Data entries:
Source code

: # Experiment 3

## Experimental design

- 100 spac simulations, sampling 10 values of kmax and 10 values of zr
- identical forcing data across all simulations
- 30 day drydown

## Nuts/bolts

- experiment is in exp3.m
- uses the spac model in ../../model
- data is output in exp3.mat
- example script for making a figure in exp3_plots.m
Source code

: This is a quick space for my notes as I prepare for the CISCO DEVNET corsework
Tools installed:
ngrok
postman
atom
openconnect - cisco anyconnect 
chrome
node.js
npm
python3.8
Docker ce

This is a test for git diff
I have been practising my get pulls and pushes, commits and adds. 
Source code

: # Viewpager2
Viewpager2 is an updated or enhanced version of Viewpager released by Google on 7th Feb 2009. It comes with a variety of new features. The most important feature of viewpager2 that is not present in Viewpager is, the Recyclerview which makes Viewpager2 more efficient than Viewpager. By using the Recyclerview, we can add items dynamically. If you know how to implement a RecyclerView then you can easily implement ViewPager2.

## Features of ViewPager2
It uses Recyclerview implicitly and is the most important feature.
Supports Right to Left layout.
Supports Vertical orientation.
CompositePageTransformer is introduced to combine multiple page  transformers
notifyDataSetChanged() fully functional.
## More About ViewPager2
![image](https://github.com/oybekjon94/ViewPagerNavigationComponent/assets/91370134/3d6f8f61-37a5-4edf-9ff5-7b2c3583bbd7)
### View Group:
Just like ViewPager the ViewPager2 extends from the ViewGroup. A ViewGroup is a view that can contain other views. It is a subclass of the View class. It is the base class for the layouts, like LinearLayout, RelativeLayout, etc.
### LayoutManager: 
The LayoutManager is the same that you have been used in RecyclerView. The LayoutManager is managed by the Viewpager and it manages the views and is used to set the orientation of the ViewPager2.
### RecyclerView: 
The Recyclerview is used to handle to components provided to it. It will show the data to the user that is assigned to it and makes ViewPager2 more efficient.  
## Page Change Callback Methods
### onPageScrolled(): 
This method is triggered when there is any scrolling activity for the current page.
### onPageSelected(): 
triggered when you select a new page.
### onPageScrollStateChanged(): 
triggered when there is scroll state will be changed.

■ ASSIGNMENT
Reproduce every line of the data above verbatim, changing nothing.

■ SOLUTION
Source code

: # Experiment 3

## Experimental design

- 100 spac simulations, sampling 10 values of kmax and 10 values of zr
- identical forcing data across all simulations
- 30 day drydown

## Nuts/bolts

- experiment is in exp3.m
- uses the spac model in ../../model
- data is output in exp3.mat
- example script for making a figure in exp3_plots.m
Source code

: This is a quick space for my notes as I prepare for the CISCO DEVNET corsework
Tools installed:
ngrok
postman
atom
openconnect - cisco anyconnect 
chrome
node.js
npm
python3.8
Docker ce

This is a test for git diff
I have been practising my get pulls and pushes, commits and adds. 
Source code

: # Viewpager2
Viewpager2 is an updated or enhanced version of Viewpager released by Google on 7th Feb 2009. It comes with a variety of new features. The most important feature of viewpager2 that is not present in Viewpager is, the Recyclerview which makes Viewpager2 more efficient than Viewpager. By using the Recyclerview, we can add items dynamically. If you know how to implement a RecyclerView then you can easily implement ViewPager2.

## Features of ViewPager2
It uses Recyclerview implicitly and is the most important feature.
Supports Right to Left layout.
Supports Vertical orientation.
CompositePageTransformer is introduced to combine multiple page  transformers
notifyDataSetChanged() fully functional.
## More About ViewPager2
![image](https://github.com/oybekjon94/ViewPagerNavigationComponent/assets/91370134/3d6f8f61-37a5-4edf-9ff5-7b2c3583bbd7)
### View Group:
Just like ViewPager the ViewPager2 extends from the ViewGroup. A ViewGroup is a view that can contain other views. It is a subclass of the View class. It is the base class for the layouts, like LinearLayout, RelativeLayout, etc.
### LayoutManager: 
The LayoutManager is the same that you have been used in RecyclerView. The LayoutManager is managed by the Viewpager and it manages the views and is used to set the orientation of the ViewPager2.
### RecyclerView: 
The Recyclerview is used to handle to components provided to it. It will show the data to the user that is assigned to it and makes ViewPager2 more efficient.  
## Page Change Callback Methods
### onPageScrolled(): 
This method is triggered when there is any scrolling activity for the current page.
### onPageSelected(): 
triggered when you select a new page.
### onPageScrollStateChanged(): 
triggered when there is scroll state will be changed.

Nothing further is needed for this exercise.